WHAT THE TASK ASKS
Tell how many lines in the data hold "casing", giving that figure alone.

Stored items
┄┄┄┄┄┄┄┄┄┄┄┄┄┄┄┄┄┄┄┄

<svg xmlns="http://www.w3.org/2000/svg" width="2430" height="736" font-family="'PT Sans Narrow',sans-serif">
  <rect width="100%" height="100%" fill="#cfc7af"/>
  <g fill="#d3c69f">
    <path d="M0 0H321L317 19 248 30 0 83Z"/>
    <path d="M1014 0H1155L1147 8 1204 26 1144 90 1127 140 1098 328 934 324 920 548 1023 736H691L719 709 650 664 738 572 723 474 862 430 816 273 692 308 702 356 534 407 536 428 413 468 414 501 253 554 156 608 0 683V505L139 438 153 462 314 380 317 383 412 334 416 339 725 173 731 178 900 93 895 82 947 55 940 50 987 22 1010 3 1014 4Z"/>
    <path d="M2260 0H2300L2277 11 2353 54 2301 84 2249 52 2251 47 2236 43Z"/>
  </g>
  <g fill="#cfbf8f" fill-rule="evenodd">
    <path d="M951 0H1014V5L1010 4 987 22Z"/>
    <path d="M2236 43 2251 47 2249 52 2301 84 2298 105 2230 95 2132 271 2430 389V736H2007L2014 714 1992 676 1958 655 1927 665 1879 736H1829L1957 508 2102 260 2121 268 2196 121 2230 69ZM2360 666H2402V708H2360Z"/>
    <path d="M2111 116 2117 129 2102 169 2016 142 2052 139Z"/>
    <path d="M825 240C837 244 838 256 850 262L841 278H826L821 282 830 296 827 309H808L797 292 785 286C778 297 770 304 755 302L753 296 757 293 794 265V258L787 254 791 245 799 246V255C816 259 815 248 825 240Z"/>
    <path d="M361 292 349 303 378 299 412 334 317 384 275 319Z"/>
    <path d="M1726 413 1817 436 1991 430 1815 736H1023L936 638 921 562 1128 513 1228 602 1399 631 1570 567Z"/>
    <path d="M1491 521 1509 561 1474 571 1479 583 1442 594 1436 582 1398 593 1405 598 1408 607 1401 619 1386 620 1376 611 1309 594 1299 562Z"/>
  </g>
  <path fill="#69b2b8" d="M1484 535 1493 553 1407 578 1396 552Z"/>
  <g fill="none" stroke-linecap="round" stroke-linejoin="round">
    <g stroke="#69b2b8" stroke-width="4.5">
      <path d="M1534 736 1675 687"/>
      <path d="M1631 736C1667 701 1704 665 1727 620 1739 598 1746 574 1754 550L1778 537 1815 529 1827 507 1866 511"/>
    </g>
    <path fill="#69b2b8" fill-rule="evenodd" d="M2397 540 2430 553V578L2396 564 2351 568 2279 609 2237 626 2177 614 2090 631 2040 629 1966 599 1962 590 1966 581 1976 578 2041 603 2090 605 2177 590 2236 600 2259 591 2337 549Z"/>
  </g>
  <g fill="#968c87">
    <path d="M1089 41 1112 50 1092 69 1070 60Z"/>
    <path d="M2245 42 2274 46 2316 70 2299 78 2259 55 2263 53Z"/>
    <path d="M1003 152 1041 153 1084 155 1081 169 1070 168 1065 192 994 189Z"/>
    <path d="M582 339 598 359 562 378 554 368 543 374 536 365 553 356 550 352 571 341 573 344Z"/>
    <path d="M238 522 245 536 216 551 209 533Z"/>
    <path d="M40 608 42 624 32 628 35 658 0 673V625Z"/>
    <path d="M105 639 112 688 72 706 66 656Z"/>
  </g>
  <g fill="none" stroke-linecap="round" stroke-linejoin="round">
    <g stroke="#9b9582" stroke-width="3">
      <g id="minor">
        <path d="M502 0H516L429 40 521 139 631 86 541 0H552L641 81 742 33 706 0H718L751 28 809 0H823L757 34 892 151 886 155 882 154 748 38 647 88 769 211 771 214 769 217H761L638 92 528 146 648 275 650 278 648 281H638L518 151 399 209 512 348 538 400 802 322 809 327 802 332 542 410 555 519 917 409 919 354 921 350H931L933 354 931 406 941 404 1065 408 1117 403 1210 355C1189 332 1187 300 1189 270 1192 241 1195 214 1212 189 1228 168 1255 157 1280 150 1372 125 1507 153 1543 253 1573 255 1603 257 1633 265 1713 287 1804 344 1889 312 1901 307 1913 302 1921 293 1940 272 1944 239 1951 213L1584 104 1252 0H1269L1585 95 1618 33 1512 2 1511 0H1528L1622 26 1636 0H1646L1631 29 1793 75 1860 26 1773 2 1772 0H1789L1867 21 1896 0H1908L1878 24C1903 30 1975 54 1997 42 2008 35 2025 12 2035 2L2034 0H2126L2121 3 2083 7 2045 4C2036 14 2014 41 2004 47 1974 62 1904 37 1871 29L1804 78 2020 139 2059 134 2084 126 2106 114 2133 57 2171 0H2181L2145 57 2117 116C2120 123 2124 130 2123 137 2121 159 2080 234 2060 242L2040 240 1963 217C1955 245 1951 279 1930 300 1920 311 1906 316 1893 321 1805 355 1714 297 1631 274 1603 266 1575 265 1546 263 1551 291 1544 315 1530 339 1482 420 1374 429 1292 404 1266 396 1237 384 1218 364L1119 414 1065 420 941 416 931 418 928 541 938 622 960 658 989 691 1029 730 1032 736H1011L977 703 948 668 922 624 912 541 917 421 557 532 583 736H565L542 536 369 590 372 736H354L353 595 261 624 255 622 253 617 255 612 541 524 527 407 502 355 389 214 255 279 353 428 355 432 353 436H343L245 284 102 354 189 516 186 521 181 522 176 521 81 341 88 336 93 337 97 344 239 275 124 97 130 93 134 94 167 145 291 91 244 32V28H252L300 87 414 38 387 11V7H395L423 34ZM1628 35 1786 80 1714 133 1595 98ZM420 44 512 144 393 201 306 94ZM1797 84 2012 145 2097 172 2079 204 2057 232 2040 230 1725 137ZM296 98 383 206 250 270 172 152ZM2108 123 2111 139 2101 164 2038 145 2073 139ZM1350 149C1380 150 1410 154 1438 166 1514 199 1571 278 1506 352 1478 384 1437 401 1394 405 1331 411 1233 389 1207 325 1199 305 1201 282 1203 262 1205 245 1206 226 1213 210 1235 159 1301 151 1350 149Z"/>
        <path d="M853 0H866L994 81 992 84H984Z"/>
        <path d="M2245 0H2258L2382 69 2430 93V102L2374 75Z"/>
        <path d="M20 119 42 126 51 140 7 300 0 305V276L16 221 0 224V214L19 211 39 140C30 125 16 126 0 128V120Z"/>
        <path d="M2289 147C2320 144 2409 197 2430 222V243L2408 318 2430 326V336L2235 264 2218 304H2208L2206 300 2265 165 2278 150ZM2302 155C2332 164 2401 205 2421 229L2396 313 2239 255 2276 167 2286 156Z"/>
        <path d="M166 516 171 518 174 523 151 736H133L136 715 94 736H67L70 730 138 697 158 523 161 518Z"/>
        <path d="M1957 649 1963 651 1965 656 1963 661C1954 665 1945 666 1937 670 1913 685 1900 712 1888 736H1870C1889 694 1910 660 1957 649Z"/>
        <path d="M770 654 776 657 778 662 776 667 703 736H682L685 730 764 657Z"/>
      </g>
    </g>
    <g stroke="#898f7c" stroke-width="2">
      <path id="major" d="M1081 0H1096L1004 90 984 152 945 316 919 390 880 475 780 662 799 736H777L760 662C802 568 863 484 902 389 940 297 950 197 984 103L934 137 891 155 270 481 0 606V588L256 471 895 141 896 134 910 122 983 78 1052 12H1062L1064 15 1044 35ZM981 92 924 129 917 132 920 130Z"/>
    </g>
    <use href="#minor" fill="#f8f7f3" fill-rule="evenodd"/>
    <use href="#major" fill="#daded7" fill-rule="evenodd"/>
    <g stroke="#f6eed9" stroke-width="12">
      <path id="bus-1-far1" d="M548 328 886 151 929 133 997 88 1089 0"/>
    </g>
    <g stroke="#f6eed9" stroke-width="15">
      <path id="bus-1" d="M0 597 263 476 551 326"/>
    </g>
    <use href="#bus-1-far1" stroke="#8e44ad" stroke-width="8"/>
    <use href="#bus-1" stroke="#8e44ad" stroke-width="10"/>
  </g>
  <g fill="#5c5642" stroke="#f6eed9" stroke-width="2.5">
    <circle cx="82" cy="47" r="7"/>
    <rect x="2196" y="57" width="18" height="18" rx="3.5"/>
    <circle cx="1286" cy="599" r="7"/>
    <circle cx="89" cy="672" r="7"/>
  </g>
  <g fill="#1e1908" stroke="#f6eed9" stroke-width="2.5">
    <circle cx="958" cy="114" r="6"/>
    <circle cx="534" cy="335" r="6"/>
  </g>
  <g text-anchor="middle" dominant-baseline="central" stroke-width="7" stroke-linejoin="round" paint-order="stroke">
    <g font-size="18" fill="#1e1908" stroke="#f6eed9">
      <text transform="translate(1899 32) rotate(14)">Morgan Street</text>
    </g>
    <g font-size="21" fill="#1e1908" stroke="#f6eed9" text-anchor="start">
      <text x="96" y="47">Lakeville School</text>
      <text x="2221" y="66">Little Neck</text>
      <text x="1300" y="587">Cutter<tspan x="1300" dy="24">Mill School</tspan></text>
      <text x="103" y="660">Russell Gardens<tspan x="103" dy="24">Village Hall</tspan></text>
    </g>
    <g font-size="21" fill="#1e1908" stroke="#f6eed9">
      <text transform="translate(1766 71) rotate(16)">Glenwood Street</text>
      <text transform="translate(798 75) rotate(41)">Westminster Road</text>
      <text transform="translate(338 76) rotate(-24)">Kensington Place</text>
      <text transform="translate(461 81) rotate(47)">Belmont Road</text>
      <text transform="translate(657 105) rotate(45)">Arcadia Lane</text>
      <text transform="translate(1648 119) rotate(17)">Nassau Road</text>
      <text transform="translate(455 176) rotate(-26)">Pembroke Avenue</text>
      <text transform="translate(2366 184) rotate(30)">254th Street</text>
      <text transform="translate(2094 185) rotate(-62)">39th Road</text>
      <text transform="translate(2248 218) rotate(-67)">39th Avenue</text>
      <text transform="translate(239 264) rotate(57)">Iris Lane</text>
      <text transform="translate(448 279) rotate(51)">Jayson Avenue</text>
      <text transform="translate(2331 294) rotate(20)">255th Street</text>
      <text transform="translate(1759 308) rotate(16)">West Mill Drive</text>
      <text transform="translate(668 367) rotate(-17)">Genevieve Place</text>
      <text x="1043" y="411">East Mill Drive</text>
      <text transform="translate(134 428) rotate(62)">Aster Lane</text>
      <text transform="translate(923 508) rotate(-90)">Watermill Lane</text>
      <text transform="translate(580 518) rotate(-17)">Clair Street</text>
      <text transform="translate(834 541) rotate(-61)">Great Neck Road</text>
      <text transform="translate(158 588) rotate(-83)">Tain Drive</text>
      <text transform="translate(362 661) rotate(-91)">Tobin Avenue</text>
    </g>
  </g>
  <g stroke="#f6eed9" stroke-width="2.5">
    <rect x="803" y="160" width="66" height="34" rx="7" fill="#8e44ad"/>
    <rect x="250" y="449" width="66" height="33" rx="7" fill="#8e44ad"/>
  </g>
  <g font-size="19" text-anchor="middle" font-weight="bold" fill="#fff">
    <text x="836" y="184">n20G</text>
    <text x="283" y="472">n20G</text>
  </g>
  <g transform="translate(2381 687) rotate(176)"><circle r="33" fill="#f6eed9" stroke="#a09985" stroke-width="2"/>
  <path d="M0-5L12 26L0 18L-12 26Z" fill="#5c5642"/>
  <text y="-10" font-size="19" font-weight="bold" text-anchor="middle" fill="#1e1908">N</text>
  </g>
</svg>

┄┄┄┄┄┄┄┄┄┄┄┄┄┄┄┄┄┄┄┄

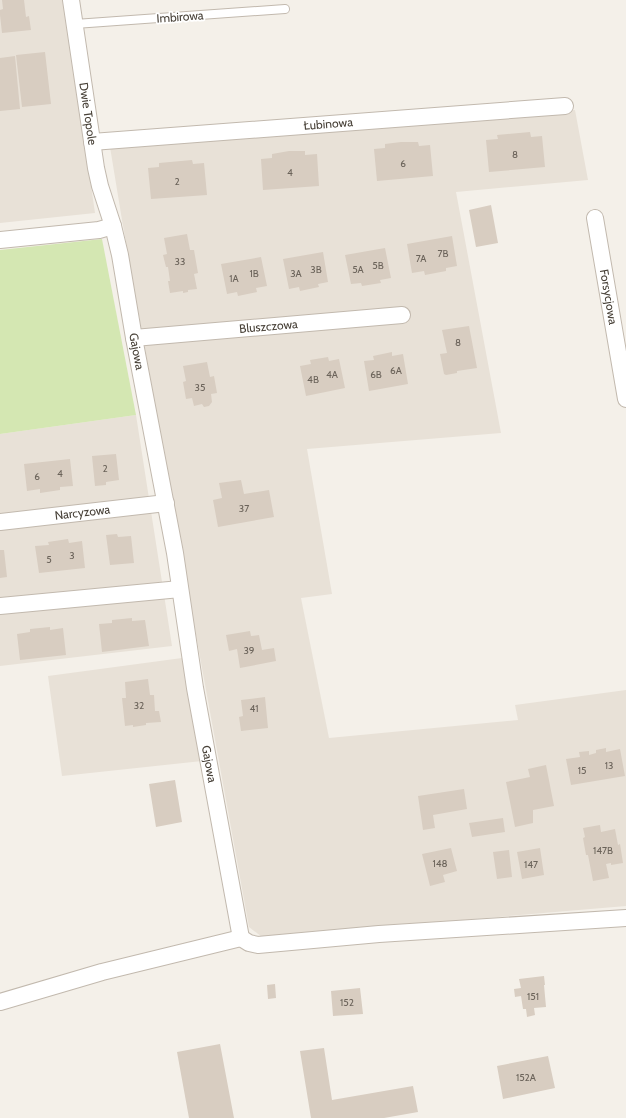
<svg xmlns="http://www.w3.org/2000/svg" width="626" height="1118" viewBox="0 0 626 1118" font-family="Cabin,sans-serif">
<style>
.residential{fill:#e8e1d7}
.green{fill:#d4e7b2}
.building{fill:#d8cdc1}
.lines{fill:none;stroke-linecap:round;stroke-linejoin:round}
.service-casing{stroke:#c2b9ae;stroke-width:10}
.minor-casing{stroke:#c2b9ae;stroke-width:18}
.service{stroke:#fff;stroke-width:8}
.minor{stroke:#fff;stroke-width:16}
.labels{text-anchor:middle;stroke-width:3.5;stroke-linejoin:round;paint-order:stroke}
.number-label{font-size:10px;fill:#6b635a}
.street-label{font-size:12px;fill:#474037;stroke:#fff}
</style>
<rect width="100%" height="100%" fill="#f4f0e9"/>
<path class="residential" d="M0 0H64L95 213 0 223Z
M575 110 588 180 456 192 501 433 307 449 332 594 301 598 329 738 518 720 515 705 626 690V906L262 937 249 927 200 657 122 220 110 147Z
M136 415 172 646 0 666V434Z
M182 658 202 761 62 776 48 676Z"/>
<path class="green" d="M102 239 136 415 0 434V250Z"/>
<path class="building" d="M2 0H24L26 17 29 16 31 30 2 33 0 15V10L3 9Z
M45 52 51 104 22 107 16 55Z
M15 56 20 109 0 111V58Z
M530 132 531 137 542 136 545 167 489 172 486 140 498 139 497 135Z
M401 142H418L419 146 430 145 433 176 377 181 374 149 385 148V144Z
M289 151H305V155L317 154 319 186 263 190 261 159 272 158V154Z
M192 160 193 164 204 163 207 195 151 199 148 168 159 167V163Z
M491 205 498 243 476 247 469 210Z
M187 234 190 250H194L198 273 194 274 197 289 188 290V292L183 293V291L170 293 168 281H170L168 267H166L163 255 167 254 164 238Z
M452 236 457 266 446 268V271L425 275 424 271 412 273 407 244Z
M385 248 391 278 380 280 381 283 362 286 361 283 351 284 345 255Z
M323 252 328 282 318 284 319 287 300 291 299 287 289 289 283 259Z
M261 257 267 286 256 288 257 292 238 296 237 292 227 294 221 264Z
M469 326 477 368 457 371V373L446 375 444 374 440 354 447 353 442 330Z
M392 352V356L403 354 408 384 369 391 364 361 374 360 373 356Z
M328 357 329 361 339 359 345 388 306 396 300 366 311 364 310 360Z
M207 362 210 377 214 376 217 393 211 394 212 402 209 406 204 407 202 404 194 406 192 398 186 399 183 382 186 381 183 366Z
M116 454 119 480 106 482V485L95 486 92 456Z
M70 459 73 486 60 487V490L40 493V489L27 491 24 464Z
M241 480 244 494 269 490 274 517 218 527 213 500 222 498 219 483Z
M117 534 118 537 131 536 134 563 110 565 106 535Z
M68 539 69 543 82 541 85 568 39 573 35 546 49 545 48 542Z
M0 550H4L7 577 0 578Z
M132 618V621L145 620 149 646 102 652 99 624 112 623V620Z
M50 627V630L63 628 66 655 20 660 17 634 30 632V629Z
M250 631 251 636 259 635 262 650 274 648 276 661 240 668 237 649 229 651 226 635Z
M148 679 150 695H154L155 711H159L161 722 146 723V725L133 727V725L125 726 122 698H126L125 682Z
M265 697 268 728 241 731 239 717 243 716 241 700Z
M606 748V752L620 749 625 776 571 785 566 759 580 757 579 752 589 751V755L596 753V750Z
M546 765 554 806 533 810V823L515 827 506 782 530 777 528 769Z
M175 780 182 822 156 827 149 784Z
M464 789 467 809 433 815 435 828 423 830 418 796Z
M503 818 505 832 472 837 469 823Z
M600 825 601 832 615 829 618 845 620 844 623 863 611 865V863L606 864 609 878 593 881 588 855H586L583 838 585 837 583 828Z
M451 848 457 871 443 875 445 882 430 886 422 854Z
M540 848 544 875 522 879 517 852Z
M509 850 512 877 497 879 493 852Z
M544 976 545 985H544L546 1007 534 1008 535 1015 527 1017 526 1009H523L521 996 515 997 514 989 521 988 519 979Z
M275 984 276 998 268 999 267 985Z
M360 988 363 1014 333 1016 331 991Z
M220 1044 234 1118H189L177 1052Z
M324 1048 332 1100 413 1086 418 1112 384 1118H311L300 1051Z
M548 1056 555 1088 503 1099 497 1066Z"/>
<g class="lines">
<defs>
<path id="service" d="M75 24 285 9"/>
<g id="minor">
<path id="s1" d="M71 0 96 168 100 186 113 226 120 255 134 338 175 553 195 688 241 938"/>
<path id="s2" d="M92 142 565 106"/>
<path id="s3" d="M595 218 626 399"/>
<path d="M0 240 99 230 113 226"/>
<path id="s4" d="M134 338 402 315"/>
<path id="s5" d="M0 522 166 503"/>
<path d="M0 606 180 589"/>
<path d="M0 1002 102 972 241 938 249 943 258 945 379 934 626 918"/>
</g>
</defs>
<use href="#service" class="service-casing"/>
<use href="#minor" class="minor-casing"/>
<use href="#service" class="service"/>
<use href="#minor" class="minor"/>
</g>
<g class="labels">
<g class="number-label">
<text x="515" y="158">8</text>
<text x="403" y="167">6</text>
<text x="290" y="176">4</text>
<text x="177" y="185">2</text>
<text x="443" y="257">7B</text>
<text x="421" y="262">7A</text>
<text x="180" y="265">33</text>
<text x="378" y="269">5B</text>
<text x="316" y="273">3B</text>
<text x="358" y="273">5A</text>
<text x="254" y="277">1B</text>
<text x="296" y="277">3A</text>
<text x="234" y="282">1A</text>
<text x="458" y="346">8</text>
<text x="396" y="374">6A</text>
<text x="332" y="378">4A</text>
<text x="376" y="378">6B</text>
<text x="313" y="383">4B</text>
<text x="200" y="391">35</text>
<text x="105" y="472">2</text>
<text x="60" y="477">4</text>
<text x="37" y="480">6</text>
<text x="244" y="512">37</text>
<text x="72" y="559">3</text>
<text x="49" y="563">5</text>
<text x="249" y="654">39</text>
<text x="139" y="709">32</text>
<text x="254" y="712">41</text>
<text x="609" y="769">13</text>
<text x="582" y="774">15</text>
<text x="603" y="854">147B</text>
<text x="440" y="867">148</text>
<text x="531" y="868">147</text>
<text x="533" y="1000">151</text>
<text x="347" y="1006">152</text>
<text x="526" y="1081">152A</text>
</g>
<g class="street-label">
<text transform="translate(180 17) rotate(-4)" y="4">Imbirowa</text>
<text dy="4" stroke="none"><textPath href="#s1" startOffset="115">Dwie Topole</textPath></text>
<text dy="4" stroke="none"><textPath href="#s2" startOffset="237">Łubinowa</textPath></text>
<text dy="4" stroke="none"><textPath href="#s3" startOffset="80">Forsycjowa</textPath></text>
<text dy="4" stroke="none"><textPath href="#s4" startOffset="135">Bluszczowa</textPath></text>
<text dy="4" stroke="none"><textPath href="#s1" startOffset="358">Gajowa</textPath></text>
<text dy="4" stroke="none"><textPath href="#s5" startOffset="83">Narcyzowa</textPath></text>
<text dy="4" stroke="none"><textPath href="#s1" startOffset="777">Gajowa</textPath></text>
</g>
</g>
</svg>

┄┄┄┄┄┄┄┄┄┄┄┄┄┄┄┄┄┄┄┄

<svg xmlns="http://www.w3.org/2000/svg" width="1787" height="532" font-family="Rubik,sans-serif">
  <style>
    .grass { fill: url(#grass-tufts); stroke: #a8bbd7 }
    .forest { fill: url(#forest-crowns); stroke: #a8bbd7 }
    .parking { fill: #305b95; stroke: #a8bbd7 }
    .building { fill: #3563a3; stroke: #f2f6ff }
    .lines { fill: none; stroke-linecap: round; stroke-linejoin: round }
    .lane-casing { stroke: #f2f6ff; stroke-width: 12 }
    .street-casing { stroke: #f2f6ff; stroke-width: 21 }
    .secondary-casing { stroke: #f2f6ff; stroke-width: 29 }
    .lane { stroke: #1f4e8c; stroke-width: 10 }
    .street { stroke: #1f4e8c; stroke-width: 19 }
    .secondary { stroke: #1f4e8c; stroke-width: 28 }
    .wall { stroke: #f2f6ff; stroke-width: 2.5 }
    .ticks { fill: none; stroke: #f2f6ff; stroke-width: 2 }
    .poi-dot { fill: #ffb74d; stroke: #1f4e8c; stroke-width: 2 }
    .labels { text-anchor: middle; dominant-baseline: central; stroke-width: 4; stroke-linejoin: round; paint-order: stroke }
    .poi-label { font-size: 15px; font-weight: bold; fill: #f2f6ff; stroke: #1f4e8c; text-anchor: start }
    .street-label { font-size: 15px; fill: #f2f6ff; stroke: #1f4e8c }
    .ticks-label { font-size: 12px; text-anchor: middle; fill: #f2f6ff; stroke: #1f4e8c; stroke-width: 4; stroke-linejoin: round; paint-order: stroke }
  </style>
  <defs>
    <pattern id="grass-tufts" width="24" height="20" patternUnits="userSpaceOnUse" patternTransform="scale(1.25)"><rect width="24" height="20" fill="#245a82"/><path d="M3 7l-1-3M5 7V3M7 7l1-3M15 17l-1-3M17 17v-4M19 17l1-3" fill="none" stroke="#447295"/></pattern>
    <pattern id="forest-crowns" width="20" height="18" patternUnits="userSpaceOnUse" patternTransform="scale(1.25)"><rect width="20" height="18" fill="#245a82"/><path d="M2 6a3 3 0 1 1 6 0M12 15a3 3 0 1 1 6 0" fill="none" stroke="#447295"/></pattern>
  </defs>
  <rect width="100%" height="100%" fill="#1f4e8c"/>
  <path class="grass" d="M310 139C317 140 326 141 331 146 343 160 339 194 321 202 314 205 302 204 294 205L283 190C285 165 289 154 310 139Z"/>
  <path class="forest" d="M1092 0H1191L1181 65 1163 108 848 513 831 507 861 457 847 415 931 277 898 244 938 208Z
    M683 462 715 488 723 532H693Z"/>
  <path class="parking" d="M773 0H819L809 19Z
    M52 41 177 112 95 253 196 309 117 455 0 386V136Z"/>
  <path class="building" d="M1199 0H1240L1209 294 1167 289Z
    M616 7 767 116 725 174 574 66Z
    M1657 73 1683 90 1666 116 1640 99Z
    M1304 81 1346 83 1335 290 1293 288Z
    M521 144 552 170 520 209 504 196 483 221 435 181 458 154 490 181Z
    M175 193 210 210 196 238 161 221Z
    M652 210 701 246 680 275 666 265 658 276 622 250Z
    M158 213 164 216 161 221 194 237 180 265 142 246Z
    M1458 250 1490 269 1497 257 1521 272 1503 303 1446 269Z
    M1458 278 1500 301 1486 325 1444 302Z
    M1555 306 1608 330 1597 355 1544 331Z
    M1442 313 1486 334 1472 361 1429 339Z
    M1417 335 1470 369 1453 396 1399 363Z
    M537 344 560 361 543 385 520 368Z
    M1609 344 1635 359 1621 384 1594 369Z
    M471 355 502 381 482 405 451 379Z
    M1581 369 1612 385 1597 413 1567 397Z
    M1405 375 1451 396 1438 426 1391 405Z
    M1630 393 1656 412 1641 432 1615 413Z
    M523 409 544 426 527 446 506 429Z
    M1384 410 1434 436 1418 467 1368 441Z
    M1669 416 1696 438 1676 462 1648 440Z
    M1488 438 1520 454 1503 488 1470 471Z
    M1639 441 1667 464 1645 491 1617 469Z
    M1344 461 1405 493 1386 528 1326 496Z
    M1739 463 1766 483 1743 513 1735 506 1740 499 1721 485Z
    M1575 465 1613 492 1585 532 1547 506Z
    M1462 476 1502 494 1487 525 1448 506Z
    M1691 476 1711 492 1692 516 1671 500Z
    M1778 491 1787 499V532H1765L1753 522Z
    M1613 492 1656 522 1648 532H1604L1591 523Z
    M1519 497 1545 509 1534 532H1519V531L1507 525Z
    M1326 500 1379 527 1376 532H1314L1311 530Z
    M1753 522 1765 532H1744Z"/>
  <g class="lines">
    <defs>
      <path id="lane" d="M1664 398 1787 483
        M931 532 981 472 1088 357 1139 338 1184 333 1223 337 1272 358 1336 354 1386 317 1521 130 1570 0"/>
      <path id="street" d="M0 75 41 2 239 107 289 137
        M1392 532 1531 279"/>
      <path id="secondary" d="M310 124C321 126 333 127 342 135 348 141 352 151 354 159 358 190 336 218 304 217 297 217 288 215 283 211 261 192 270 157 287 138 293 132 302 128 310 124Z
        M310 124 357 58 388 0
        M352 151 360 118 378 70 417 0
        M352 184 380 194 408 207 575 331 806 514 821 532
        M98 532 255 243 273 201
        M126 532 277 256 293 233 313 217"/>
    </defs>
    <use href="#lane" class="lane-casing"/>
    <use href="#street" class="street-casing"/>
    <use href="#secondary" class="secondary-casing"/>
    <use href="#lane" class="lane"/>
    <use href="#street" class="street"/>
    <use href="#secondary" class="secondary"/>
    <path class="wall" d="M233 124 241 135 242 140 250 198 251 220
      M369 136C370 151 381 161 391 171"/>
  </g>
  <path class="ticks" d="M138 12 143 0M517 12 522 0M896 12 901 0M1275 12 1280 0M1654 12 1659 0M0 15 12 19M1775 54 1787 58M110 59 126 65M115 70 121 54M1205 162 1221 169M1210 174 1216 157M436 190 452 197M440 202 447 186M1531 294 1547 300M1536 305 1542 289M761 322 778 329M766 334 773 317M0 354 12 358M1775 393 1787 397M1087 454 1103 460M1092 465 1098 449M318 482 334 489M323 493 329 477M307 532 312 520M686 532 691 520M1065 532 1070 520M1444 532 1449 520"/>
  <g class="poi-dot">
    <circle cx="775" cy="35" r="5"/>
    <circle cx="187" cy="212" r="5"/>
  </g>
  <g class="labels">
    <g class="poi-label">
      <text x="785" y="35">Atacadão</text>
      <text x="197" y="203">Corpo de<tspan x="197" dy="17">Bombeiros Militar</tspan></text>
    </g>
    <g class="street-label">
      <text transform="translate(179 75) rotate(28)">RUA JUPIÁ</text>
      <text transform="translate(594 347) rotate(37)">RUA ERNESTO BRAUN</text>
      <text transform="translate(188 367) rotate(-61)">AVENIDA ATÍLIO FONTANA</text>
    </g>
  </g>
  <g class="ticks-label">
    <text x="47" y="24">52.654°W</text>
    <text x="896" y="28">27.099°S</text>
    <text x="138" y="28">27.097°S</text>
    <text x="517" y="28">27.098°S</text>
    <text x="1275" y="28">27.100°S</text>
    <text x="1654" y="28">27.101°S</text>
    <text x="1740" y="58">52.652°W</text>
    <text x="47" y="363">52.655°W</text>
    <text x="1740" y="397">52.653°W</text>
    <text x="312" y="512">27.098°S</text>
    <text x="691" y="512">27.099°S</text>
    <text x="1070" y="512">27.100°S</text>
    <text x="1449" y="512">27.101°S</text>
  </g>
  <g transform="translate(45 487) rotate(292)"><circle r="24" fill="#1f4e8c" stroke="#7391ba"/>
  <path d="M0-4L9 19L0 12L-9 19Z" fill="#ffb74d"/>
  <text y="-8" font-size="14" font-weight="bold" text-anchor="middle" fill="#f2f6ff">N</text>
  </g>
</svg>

┄┄┄┄┄┄┄┄┄┄┄┄┄┄┄┄┄┄┄┄

WRITTEN RESPONSE
10